I remember distinctly a particular fall afternoon during my freshman year of college. It was one of those perfect admissions brochures days, early enough so that the weather was still warm and finals held far less weight than the dining hall closing time. I was sprawled out on a lawn with a book and my bag, alternating between reading a few lines and turning my face towards the sun. And yet, as it was fall semester freshman year and none of us had solidified our social spaces, I was also keeping a sharp eye out for anyone I even slightly knew.
That's why I saw her. She wasn't anyone I'd seen before. She was tall and slim, with brilliant red hair, walking across Old Campus with the kind of ease I tried, and failed, to fake. Watching her I remembered that I had always kind of wanted red hair. It was less gentlemen-preferred and conventional than my own blond head (which I refused to dye out of a loyalty to an authenticity that I couldn't quite articulate). And I was immediately jealous of her completely, jealous with the kind of ferocity that you can only really pull off when you're eighteen and in a new place and completely out of your depth. I wanted to be her, and I knew I never could.
But it only lasted for that moment. As soon as I lay back down and looked up into the canopy of the tree above me, my envy vanished into the deep green overhead, and I understood. We were just leaves, she and I, leaves on the same tree, each a beautiful, singular expression of life.
Liz Green talked about compersion, a feeling that's the opposite of jealousy, and that's what I felt so suddenly and clearly that afternoon. I've been feeling it a lot lately, too. I wouldn't say that I'm growing less ambitious with age--probably the opposite, truth be told. But I'm definitely growing less competitive. One thing I've always loved about creative work is that, whenever we can put aside the frequently uncomfortable fact that we're often competing for the same scarce resources in the form of fellowships or contests or jobs, what I do in my work in no way detracts from what any of these other guest writers have done. This isn't to minimize the very real limitations that exist, but it is to say that the community that we build is more frequently valuable, more sustaining in everyday life, than what we gain by focusing on those competitions.
There will always be someone, whether an individual or institution, ready and willing to place the emphasis on exclusivity, on some arbitrarily set boundary, on fostering a sense of scarcity.
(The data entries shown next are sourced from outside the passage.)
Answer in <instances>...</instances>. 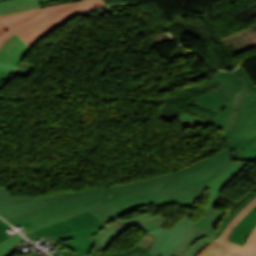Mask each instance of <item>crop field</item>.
<instances>
[{
  "label": "crop field",
  "mask_w": 256,
  "mask_h": 256,
  "mask_svg": "<svg viewBox=\"0 0 256 256\" xmlns=\"http://www.w3.org/2000/svg\"><path fill=\"white\" fill-rule=\"evenodd\" d=\"M25 240L19 234L0 243V256H11L16 253V249L13 247L17 243Z\"/></svg>",
  "instance_id": "15"
},
{
  "label": "crop field",
  "mask_w": 256,
  "mask_h": 256,
  "mask_svg": "<svg viewBox=\"0 0 256 256\" xmlns=\"http://www.w3.org/2000/svg\"><path fill=\"white\" fill-rule=\"evenodd\" d=\"M217 238V236L193 226L174 256H197L211 241Z\"/></svg>",
  "instance_id": "9"
},
{
  "label": "crop field",
  "mask_w": 256,
  "mask_h": 256,
  "mask_svg": "<svg viewBox=\"0 0 256 256\" xmlns=\"http://www.w3.org/2000/svg\"><path fill=\"white\" fill-rule=\"evenodd\" d=\"M256 197V193L251 196L246 202H244L239 208H237L233 214L228 218V220L225 222L223 228L219 231L218 236L221 235V233L223 232L224 228L226 227V225L233 219V217L244 207L246 206L250 201H252L254 198Z\"/></svg>",
  "instance_id": "17"
},
{
  "label": "crop field",
  "mask_w": 256,
  "mask_h": 256,
  "mask_svg": "<svg viewBox=\"0 0 256 256\" xmlns=\"http://www.w3.org/2000/svg\"><path fill=\"white\" fill-rule=\"evenodd\" d=\"M66 222L75 230L73 232L60 234L57 236L46 237L51 240H67L74 238H90L96 235L99 231L103 229L106 225L97 219L93 214L89 211L72 217Z\"/></svg>",
  "instance_id": "8"
},
{
  "label": "crop field",
  "mask_w": 256,
  "mask_h": 256,
  "mask_svg": "<svg viewBox=\"0 0 256 256\" xmlns=\"http://www.w3.org/2000/svg\"><path fill=\"white\" fill-rule=\"evenodd\" d=\"M29 72H31V71H30V70H26V69H22V68L18 67L14 74H18V75H21V76H25V75L28 74Z\"/></svg>",
  "instance_id": "27"
},
{
  "label": "crop field",
  "mask_w": 256,
  "mask_h": 256,
  "mask_svg": "<svg viewBox=\"0 0 256 256\" xmlns=\"http://www.w3.org/2000/svg\"><path fill=\"white\" fill-rule=\"evenodd\" d=\"M164 222H166V220L163 216L153 217L149 213L130 221H121L117 218L107 224L96 236L90 238L96 241V244L90 254L100 253L114 238L131 226H137L143 229L146 233H149Z\"/></svg>",
  "instance_id": "5"
},
{
  "label": "crop field",
  "mask_w": 256,
  "mask_h": 256,
  "mask_svg": "<svg viewBox=\"0 0 256 256\" xmlns=\"http://www.w3.org/2000/svg\"><path fill=\"white\" fill-rule=\"evenodd\" d=\"M7 228H9V226L5 222L0 221V242L5 240V239H7V238H9V237H11V236H13V235H15V234H13L11 236L9 234L5 235L4 233L6 232L5 230Z\"/></svg>",
  "instance_id": "18"
},
{
  "label": "crop field",
  "mask_w": 256,
  "mask_h": 256,
  "mask_svg": "<svg viewBox=\"0 0 256 256\" xmlns=\"http://www.w3.org/2000/svg\"><path fill=\"white\" fill-rule=\"evenodd\" d=\"M230 162V148L207 157L183 170L148 180L99 189L72 192L46 200L51 204L18 217L11 224L31 234L89 210L101 221L143 206L196 197Z\"/></svg>",
  "instance_id": "1"
},
{
  "label": "crop field",
  "mask_w": 256,
  "mask_h": 256,
  "mask_svg": "<svg viewBox=\"0 0 256 256\" xmlns=\"http://www.w3.org/2000/svg\"><path fill=\"white\" fill-rule=\"evenodd\" d=\"M213 71L222 87L192 104L219 114L210 124L223 129L232 159L256 162V86L240 66L233 72Z\"/></svg>",
  "instance_id": "2"
},
{
  "label": "crop field",
  "mask_w": 256,
  "mask_h": 256,
  "mask_svg": "<svg viewBox=\"0 0 256 256\" xmlns=\"http://www.w3.org/2000/svg\"><path fill=\"white\" fill-rule=\"evenodd\" d=\"M255 220H256V206L246 217H244L241 220V222L236 227H234L229 240L235 243H239L244 232Z\"/></svg>",
  "instance_id": "13"
},
{
  "label": "crop field",
  "mask_w": 256,
  "mask_h": 256,
  "mask_svg": "<svg viewBox=\"0 0 256 256\" xmlns=\"http://www.w3.org/2000/svg\"><path fill=\"white\" fill-rule=\"evenodd\" d=\"M1 18L4 19L16 33H18L49 18V16L42 8H39L36 10L2 16Z\"/></svg>",
  "instance_id": "10"
},
{
  "label": "crop field",
  "mask_w": 256,
  "mask_h": 256,
  "mask_svg": "<svg viewBox=\"0 0 256 256\" xmlns=\"http://www.w3.org/2000/svg\"><path fill=\"white\" fill-rule=\"evenodd\" d=\"M0 74H1V75H5V76H8V74H6V73H1V72H0ZM9 75H10V74H9Z\"/></svg>",
  "instance_id": "30"
},
{
  "label": "crop field",
  "mask_w": 256,
  "mask_h": 256,
  "mask_svg": "<svg viewBox=\"0 0 256 256\" xmlns=\"http://www.w3.org/2000/svg\"><path fill=\"white\" fill-rule=\"evenodd\" d=\"M103 7H105V6H103ZM99 8H101V7H99ZM97 9V8H96ZM92 10H94V9H92ZM92 10H89V11H92ZM85 12H88V11H85ZM83 13V12H82ZM80 14V13H79ZM78 15V14H77ZM77 15H75V16H77ZM75 16H73V17H75ZM73 17H71V18H73ZM71 18H69V19H67V20H65L64 22H62L61 24H59L58 26H56L55 28H53L52 30H50L49 32H47L46 34H44L42 37H40L38 40H36L33 44H32V46L30 47L31 49L33 48V46L36 44V43H38L41 39H43L46 35H48L50 32H52V31H54V30H56L58 27H60L63 23H65L66 21H68V20H70Z\"/></svg>",
  "instance_id": "19"
},
{
  "label": "crop field",
  "mask_w": 256,
  "mask_h": 256,
  "mask_svg": "<svg viewBox=\"0 0 256 256\" xmlns=\"http://www.w3.org/2000/svg\"><path fill=\"white\" fill-rule=\"evenodd\" d=\"M15 66L9 65V64H5V63H1L0 62V71L1 72H6V73H10L15 69Z\"/></svg>",
  "instance_id": "20"
},
{
  "label": "crop field",
  "mask_w": 256,
  "mask_h": 256,
  "mask_svg": "<svg viewBox=\"0 0 256 256\" xmlns=\"http://www.w3.org/2000/svg\"><path fill=\"white\" fill-rule=\"evenodd\" d=\"M103 5H105L103 0H84L79 3H70L45 8L44 10L51 18L36 26H33L27 30L18 33V35L30 47V45L37 38L42 36L44 33L49 31L65 19L69 18L70 16Z\"/></svg>",
  "instance_id": "4"
},
{
  "label": "crop field",
  "mask_w": 256,
  "mask_h": 256,
  "mask_svg": "<svg viewBox=\"0 0 256 256\" xmlns=\"http://www.w3.org/2000/svg\"><path fill=\"white\" fill-rule=\"evenodd\" d=\"M72 230L73 229L65 221H63L33 234L45 237V236L56 235V234H60V233L68 232Z\"/></svg>",
  "instance_id": "16"
},
{
  "label": "crop field",
  "mask_w": 256,
  "mask_h": 256,
  "mask_svg": "<svg viewBox=\"0 0 256 256\" xmlns=\"http://www.w3.org/2000/svg\"><path fill=\"white\" fill-rule=\"evenodd\" d=\"M28 50L29 48L15 34L1 45L0 61L17 66Z\"/></svg>",
  "instance_id": "11"
},
{
  "label": "crop field",
  "mask_w": 256,
  "mask_h": 256,
  "mask_svg": "<svg viewBox=\"0 0 256 256\" xmlns=\"http://www.w3.org/2000/svg\"><path fill=\"white\" fill-rule=\"evenodd\" d=\"M148 249L136 246L126 252H131V253H147Z\"/></svg>",
  "instance_id": "23"
},
{
  "label": "crop field",
  "mask_w": 256,
  "mask_h": 256,
  "mask_svg": "<svg viewBox=\"0 0 256 256\" xmlns=\"http://www.w3.org/2000/svg\"><path fill=\"white\" fill-rule=\"evenodd\" d=\"M41 7L36 0H9L0 3V16Z\"/></svg>",
  "instance_id": "12"
},
{
  "label": "crop field",
  "mask_w": 256,
  "mask_h": 256,
  "mask_svg": "<svg viewBox=\"0 0 256 256\" xmlns=\"http://www.w3.org/2000/svg\"><path fill=\"white\" fill-rule=\"evenodd\" d=\"M1 1H4V0H0ZM39 3H43V2H49V1H56V0H37Z\"/></svg>",
  "instance_id": "28"
},
{
  "label": "crop field",
  "mask_w": 256,
  "mask_h": 256,
  "mask_svg": "<svg viewBox=\"0 0 256 256\" xmlns=\"http://www.w3.org/2000/svg\"><path fill=\"white\" fill-rule=\"evenodd\" d=\"M5 78H6L5 76H1V75H0V81L3 80V79H5Z\"/></svg>",
  "instance_id": "29"
},
{
  "label": "crop field",
  "mask_w": 256,
  "mask_h": 256,
  "mask_svg": "<svg viewBox=\"0 0 256 256\" xmlns=\"http://www.w3.org/2000/svg\"><path fill=\"white\" fill-rule=\"evenodd\" d=\"M184 201H185V200H184ZM184 201H175V202H171V203H178V205H181ZM167 204H168V203H167ZM160 205H164V204L151 205V206H148V207H155V206H160ZM148 207H144V208H148ZM144 208H140V209H144ZM136 210H139V209H136ZM133 211H135V210H132V211H129V212L123 213V214H121V215L115 216V217H113V218L109 219L108 221H106L105 223L107 224V223H109L111 220H113L114 218H116V217H120V216H122V215H125V214L130 213V212H133Z\"/></svg>",
  "instance_id": "21"
},
{
  "label": "crop field",
  "mask_w": 256,
  "mask_h": 256,
  "mask_svg": "<svg viewBox=\"0 0 256 256\" xmlns=\"http://www.w3.org/2000/svg\"><path fill=\"white\" fill-rule=\"evenodd\" d=\"M15 32L12 30V29H10V30H8L6 33H4V34H2L1 36H0V45H1V43L4 41V40H6L8 37H10L12 34H14Z\"/></svg>",
  "instance_id": "25"
},
{
  "label": "crop field",
  "mask_w": 256,
  "mask_h": 256,
  "mask_svg": "<svg viewBox=\"0 0 256 256\" xmlns=\"http://www.w3.org/2000/svg\"><path fill=\"white\" fill-rule=\"evenodd\" d=\"M49 205L42 197H15L8 190L0 186V216L8 221L30 211Z\"/></svg>",
  "instance_id": "7"
},
{
  "label": "crop field",
  "mask_w": 256,
  "mask_h": 256,
  "mask_svg": "<svg viewBox=\"0 0 256 256\" xmlns=\"http://www.w3.org/2000/svg\"><path fill=\"white\" fill-rule=\"evenodd\" d=\"M256 226V221L249 227V229L245 232L241 242H240V245H243V243H245L249 233L253 230V228Z\"/></svg>",
  "instance_id": "22"
},
{
  "label": "crop field",
  "mask_w": 256,
  "mask_h": 256,
  "mask_svg": "<svg viewBox=\"0 0 256 256\" xmlns=\"http://www.w3.org/2000/svg\"><path fill=\"white\" fill-rule=\"evenodd\" d=\"M194 223L195 222L187 218H183L173 229H164L161 227L155 229L150 235L154 236L156 239L148 253L173 256Z\"/></svg>",
  "instance_id": "6"
},
{
  "label": "crop field",
  "mask_w": 256,
  "mask_h": 256,
  "mask_svg": "<svg viewBox=\"0 0 256 256\" xmlns=\"http://www.w3.org/2000/svg\"><path fill=\"white\" fill-rule=\"evenodd\" d=\"M8 29L10 27L0 18V35Z\"/></svg>",
  "instance_id": "26"
},
{
  "label": "crop field",
  "mask_w": 256,
  "mask_h": 256,
  "mask_svg": "<svg viewBox=\"0 0 256 256\" xmlns=\"http://www.w3.org/2000/svg\"><path fill=\"white\" fill-rule=\"evenodd\" d=\"M256 205V198L243 208L228 224L223 234L212 242L199 256H256V227L243 247L228 241L232 228Z\"/></svg>",
  "instance_id": "3"
},
{
  "label": "crop field",
  "mask_w": 256,
  "mask_h": 256,
  "mask_svg": "<svg viewBox=\"0 0 256 256\" xmlns=\"http://www.w3.org/2000/svg\"><path fill=\"white\" fill-rule=\"evenodd\" d=\"M60 242L70 246L74 251L81 255L89 254L95 243L94 241H91L89 239H75Z\"/></svg>",
  "instance_id": "14"
},
{
  "label": "crop field",
  "mask_w": 256,
  "mask_h": 256,
  "mask_svg": "<svg viewBox=\"0 0 256 256\" xmlns=\"http://www.w3.org/2000/svg\"><path fill=\"white\" fill-rule=\"evenodd\" d=\"M66 256H77V255L74 254V255H66ZM91 256H130V254H104V255H91ZM132 256H148V255H135V254H132Z\"/></svg>",
  "instance_id": "24"
}]
</instances>
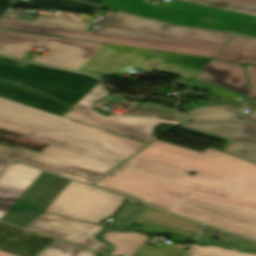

It's the dominant narrative of our culture, even as new media begins to chip away at it, ever so slightly, in certain places. I feel more and more strongly with the passage of time that part of my mission as a writer is to push back against that narrative, to stop myself when I begin to think about my peers as nothing more than my competition, and more than that, to insist in my work that each life is valuable. Each life is worthwhile. To remember that we all tell stories, and live lives, each as beautiful, singular, and necessary as the curving edges of any one leaf.
What's a leaf detached from a tree, after all, set aside on its own but cut off from the source of life? Dried up, brittle, and crumbling into dust.
All this is to say that my community of writers sustains me, keeps me whole, and allows me to do the work that I do in this world. All this is to say, in at least ten times as many words, what the poet I came to adore during the spring semester of my freshman year puts so well:
Labour is blossoming or dancing where
The body is not bruised to pleasure soul.
Nor beauty born out of its own despair,
Nor blear-eyed wisdom out of midnight oil.
O chestnut-tree, great-rooted blossomer,
Are you the leaf, the blossom or the bole?
O body swayed to music, O brightening glance,
How can we know the dancer from the dance?